A 72-year-old man in England is believed to be have had "the longest known PCR confirmed case of SARS-CoV-2 infection" after testing positive for coronavirus some 300 days. Dave Smith, of Bristol, is described in medical papers documenting his case as being immunocompromised and with a history of cancer, which may have put him at an increased risk for prolonged infection.
In a preprint paper, released ahead of the July European Congress of Clinical Microbiology & Infectious Diseases (ECCMID) conference where his case will be presented, doctors noted that the virus did not clear after a 15-day course of Remdesivir. On day 265 of his illness, he was treated with two monoclonal antibodies, casirivimab and imdevimab, and his health improved "dramatically." Forty-five days after the treatment, the virus was not detected in RT-PCR tests.
The drugs were reportedly made available to him through compassionate use and are not yet clinically approved for use in the U.K.
FILE - Hospital staff change bed linens for a COVID-19 patient at Roseland Community Hospital on Dec. 15, 2020 in Chicago, Illinois.
"It is wonderful that we were able to help this individual," Dr. Ed Moran, consultant in infectious diseases at North Bristol NHS Trust (NBT), which worked in conjunction with University of Bristol researchers, said in a news release. "Whilst such cases are rare there will be a number of people across the country in similar situations. The small numbers make it difficult to perform experimental therapies. However, it is important that we find a way to access and develop treatment regimens for these individuals both for the wellbeing of the individual and to protect public health."
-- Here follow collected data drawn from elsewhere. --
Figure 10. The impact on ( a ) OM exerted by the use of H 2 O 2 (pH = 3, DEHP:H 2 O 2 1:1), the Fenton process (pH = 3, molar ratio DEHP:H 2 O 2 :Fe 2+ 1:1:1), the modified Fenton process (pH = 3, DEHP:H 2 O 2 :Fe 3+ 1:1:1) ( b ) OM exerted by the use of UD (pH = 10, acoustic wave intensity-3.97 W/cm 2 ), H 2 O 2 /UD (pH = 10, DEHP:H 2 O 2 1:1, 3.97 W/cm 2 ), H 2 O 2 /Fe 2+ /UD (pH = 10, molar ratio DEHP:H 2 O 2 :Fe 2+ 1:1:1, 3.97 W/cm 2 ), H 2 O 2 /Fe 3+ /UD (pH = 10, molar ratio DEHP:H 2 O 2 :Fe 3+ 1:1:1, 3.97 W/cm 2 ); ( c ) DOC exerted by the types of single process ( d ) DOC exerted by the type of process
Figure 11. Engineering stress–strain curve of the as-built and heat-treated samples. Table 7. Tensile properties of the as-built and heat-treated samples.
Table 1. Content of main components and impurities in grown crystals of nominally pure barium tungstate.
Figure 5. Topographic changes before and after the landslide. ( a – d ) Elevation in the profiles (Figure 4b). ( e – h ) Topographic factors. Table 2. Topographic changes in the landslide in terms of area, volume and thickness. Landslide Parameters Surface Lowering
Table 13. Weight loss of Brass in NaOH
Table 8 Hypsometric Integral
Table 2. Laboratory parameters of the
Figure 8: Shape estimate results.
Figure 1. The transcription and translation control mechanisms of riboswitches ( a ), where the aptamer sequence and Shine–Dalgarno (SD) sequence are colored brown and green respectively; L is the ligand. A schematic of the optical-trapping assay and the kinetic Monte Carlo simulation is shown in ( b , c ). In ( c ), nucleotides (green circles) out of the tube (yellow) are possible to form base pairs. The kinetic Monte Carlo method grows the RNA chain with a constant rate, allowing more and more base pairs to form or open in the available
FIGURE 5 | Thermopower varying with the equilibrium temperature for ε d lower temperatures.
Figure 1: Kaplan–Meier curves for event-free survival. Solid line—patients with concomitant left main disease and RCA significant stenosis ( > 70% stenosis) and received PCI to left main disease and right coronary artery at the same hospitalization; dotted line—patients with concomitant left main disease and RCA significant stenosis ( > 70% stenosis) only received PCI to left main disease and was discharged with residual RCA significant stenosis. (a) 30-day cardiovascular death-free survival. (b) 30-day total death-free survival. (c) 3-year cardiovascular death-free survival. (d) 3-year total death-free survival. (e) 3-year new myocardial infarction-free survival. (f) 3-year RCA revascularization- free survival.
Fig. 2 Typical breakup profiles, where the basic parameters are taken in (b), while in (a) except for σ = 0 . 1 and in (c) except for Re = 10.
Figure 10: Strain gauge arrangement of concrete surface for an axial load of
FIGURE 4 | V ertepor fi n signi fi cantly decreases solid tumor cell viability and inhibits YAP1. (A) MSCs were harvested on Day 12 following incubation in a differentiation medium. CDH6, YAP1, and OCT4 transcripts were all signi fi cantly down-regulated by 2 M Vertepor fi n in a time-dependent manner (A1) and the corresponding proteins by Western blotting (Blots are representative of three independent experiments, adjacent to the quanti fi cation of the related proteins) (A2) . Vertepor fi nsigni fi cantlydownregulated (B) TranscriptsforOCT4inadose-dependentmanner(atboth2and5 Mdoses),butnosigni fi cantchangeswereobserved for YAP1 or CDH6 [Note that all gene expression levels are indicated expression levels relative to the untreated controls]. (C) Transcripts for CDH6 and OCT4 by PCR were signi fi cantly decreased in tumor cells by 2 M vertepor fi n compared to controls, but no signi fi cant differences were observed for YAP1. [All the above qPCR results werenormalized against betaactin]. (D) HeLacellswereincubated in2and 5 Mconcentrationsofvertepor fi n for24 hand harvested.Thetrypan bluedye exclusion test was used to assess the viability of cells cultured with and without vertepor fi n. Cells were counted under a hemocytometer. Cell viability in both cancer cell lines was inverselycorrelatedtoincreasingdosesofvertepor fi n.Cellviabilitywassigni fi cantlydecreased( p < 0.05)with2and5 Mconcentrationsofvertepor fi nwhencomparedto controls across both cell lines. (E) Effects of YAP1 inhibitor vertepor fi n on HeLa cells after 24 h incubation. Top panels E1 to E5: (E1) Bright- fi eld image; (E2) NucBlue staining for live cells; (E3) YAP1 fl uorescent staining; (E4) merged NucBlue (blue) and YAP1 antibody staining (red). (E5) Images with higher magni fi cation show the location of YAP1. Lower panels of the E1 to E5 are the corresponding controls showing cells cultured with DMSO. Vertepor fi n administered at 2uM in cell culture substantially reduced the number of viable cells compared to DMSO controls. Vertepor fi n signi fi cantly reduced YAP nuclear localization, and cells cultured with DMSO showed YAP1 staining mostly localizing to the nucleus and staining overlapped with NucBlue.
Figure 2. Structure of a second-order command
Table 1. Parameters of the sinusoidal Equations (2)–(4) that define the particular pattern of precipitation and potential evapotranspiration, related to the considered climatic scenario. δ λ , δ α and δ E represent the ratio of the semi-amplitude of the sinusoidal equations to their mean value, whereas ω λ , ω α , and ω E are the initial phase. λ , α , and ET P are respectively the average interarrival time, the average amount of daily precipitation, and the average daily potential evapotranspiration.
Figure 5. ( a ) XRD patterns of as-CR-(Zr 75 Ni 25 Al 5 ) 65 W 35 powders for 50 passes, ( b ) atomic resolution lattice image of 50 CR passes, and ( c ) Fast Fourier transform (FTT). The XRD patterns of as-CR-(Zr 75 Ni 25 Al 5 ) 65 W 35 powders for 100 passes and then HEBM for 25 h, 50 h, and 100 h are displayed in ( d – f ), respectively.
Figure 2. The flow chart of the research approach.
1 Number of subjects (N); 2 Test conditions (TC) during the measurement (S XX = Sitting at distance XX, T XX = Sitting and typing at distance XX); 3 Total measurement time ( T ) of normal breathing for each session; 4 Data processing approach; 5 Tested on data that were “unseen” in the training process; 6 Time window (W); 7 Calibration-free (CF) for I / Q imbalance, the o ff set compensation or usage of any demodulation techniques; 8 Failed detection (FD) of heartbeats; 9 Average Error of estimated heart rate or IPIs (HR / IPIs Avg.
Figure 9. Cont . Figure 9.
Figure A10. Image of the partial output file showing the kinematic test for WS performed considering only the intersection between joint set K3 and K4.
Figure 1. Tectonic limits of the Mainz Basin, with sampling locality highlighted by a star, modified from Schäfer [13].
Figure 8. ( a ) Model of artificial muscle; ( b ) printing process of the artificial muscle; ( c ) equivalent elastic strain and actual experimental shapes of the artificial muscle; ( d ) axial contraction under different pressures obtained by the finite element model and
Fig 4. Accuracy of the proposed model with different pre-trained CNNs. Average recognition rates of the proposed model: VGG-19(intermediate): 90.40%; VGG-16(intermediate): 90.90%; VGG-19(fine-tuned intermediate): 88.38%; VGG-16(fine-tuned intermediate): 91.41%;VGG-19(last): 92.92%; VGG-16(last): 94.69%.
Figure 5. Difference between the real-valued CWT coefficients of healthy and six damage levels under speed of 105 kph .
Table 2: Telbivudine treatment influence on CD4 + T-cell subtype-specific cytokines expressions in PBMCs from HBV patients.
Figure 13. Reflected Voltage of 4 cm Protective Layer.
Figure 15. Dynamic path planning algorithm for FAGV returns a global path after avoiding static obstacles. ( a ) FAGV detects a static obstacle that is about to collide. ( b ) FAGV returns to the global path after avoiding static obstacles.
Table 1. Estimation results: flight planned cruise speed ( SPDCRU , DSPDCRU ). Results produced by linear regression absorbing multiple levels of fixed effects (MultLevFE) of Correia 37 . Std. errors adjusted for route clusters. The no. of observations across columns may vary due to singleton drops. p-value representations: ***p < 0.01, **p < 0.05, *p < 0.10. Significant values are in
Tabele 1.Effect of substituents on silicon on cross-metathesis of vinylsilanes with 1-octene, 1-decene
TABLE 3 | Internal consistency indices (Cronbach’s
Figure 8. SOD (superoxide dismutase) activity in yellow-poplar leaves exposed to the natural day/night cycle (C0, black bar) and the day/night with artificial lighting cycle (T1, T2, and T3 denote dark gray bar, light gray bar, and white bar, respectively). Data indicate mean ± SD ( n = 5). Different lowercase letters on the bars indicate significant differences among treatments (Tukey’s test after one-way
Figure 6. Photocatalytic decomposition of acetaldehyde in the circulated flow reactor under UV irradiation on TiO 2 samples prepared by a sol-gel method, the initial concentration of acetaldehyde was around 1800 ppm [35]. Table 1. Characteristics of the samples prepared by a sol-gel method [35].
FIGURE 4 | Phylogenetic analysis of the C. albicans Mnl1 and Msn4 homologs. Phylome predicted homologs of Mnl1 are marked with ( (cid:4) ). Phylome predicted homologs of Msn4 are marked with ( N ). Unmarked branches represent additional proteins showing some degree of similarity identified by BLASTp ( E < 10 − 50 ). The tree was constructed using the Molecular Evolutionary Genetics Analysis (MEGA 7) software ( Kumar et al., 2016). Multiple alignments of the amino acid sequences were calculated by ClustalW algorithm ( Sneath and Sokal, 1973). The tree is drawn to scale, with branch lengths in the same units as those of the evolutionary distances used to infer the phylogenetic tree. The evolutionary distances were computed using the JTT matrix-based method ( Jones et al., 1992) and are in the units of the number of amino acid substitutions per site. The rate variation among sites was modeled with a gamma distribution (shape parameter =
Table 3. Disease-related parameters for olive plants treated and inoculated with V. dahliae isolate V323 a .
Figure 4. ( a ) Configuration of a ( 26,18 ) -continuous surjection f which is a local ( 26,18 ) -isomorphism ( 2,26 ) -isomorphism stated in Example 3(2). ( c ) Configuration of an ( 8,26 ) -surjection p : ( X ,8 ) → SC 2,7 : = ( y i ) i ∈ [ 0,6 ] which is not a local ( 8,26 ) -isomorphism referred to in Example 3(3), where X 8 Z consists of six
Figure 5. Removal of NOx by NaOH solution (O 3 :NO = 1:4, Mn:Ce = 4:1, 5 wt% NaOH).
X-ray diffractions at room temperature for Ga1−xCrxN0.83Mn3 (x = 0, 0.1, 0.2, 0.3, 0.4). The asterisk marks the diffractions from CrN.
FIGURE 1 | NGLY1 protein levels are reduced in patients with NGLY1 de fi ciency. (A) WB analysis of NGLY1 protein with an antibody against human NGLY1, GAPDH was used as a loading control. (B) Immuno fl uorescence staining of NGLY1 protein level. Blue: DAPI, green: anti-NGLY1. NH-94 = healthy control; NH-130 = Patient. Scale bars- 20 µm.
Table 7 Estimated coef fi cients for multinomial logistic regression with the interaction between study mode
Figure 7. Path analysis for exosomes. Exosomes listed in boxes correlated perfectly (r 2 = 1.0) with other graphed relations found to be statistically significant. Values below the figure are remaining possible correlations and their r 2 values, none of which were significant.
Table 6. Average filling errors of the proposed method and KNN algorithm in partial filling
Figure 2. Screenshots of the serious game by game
In an interview with The Guardian, Smith revealed that his wife "started to arrange a funeral five times," and that he had been admitted to the hospital seven times during the duration of his illness.
"At one point, I was bedridden for two or three months," he told The Guardian. "My wife had to wash and shave me in bed because I just couldn’t stand up. Sometimes I thought, I wish they’d take me in the middle of the night, because I just can’t go on anymore. You get to the point where you are more afraid of living than you are of dying."
He said that while he’s now clear of the virus, the infection destroyed his lungs and he still suffers from shortness of breath.